All 16 patients in the study of Cohen et al. were considered tracheostomy candidates after conventional medical and surgical treatment of OSA had failed, e.g. tonsillectomy, adenoidectomy, uvulopalatoplasty, and relief of nasal obstruction, or had tracheostomies placed shortly after birth and could not be decannulated by standard protocols. In all cases, external mandibular distraction devices were used. Distraction was started on the third postoperative day and proceeded until the signs and symptoms of OSA resolved. In the patients without tracheostomies, a PSG was obtained preoperatively and postoperatively before removal of the distraction devices. The respiratory disturbance index was defined as the number of apnoeic and hypopnoeic events per hour of sleep. Unfortunately, specific clinical characteristics and outcomes could not be deduced for the patients with CFM ( Table 3 ).
Seven of the 25 patients studied by James and Ma were diagnosed with CFM, five bilaterally affected and two unilaterally. Objective data on the airway status of these patients before the tracheostomy were not available. The unilateral cases were treated with a combination of costochondral grafting and osteotomy. The exact treatment of the bilateral cases was not described.
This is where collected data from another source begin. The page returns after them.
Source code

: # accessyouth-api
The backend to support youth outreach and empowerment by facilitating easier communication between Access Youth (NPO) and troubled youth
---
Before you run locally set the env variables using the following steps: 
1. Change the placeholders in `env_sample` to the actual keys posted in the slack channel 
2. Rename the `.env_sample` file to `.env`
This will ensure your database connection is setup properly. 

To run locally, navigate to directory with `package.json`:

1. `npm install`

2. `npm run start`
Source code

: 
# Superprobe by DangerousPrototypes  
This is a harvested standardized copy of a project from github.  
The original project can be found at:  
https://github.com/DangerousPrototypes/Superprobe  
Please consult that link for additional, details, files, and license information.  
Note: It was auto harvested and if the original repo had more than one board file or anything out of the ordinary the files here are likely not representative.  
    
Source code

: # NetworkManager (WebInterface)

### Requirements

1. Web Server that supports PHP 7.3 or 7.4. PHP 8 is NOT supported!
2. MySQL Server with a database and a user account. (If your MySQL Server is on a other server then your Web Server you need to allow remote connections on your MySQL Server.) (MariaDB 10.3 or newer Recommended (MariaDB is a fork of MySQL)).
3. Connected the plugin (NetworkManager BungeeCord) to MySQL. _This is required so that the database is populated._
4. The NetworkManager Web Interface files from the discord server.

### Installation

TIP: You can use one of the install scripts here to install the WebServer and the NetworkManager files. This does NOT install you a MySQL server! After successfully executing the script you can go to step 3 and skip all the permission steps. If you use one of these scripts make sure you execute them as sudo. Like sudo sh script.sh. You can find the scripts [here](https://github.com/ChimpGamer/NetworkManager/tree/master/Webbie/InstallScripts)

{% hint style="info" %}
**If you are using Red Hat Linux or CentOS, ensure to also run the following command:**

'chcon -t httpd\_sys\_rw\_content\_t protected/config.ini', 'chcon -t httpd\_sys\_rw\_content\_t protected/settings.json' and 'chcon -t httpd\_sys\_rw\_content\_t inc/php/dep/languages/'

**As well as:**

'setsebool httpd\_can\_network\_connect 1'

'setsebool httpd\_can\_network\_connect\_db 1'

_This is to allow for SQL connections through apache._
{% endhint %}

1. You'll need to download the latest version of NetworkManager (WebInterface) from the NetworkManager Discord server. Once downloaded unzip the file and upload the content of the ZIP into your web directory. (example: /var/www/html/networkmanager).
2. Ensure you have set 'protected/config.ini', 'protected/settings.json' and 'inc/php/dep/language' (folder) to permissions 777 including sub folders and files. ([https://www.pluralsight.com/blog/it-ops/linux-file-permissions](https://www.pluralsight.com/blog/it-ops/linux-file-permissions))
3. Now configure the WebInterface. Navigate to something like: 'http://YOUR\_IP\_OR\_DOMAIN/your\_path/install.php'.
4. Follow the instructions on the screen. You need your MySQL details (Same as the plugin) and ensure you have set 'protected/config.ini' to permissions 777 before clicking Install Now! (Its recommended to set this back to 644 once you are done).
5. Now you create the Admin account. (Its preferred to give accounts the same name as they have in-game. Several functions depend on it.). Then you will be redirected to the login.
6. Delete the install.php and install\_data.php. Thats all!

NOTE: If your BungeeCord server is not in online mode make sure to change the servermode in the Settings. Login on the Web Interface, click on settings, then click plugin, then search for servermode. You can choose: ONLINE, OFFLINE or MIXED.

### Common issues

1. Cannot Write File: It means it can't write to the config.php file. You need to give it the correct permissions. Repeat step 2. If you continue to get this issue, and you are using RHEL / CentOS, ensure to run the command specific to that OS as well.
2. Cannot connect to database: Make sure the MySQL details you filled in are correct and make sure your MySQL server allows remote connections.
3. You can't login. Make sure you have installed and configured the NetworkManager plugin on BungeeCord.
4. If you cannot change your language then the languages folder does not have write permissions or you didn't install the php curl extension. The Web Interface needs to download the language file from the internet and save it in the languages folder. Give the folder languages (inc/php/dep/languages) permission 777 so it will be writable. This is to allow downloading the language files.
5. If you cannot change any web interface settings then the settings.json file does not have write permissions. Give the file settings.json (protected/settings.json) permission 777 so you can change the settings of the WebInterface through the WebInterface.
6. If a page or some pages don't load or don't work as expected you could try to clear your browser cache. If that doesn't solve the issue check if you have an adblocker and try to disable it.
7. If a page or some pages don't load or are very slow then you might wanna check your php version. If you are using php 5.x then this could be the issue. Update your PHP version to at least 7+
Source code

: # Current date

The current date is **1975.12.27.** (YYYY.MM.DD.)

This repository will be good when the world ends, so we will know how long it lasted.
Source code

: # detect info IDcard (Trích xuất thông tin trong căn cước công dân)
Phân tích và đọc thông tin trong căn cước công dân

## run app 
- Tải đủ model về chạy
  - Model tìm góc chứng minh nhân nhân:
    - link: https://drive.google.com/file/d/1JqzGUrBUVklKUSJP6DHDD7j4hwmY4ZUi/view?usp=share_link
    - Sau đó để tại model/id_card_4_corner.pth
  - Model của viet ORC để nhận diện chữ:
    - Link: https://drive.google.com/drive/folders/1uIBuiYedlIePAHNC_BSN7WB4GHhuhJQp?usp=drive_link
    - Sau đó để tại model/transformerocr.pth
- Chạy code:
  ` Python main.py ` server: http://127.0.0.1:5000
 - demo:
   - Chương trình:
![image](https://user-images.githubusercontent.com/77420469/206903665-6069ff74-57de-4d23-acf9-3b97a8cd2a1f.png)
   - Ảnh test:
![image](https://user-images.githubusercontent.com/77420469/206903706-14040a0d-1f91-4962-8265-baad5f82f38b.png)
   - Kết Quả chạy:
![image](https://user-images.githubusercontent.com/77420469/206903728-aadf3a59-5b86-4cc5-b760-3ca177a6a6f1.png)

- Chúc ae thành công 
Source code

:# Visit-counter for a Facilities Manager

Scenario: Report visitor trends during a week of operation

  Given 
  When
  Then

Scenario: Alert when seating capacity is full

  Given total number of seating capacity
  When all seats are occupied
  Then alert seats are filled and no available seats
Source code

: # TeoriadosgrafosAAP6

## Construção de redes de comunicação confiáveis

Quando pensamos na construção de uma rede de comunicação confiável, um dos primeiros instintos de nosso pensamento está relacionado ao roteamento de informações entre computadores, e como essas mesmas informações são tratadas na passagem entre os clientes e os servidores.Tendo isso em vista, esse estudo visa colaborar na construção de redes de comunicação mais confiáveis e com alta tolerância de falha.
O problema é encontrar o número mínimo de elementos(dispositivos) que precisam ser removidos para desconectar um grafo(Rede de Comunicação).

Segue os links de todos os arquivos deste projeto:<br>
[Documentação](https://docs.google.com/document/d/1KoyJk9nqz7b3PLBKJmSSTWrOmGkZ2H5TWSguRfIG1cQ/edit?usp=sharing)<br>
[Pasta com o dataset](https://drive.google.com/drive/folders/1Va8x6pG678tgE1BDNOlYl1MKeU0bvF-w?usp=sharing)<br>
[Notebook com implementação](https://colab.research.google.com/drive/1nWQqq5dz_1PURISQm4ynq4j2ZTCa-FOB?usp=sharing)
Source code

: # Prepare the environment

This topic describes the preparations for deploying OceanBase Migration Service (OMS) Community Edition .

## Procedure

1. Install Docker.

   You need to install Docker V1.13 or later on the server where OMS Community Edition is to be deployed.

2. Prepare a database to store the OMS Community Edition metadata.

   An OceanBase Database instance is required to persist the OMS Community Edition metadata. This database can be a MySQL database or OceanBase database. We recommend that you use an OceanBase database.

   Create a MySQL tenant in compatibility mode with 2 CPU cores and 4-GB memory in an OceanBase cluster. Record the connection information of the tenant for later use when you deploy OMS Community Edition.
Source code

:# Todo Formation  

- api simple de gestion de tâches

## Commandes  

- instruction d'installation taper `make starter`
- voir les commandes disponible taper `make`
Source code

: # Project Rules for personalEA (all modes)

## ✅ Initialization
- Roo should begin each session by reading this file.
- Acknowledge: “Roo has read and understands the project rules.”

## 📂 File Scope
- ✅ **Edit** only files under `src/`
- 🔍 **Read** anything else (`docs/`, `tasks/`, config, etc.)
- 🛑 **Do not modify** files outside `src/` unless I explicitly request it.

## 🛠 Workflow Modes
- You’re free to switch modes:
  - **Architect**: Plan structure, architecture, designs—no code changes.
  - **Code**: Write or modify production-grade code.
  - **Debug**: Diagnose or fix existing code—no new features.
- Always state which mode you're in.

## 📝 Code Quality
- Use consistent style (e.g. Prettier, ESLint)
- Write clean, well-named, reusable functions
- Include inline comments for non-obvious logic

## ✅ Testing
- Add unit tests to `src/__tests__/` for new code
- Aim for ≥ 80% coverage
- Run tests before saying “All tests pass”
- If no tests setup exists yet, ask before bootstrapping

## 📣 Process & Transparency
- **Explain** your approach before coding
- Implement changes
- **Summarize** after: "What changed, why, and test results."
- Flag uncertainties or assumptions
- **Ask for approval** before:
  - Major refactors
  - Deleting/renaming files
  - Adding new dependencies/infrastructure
All CFM patients were treated successfully and decannulated ( Table 3 ).
Sorin et al. studied five patients with Goldenhar syndrome who underwent upper airway endoscopy before and after mandibular distraction. The results of the pre- and post-surgery airway endoscopy at the level of the oropharynx and supraglottis are shown in Table 5 . All of the Goldenhar patients were decannulated and remained tracheostomy-free during the time of the study ( Table 3 ).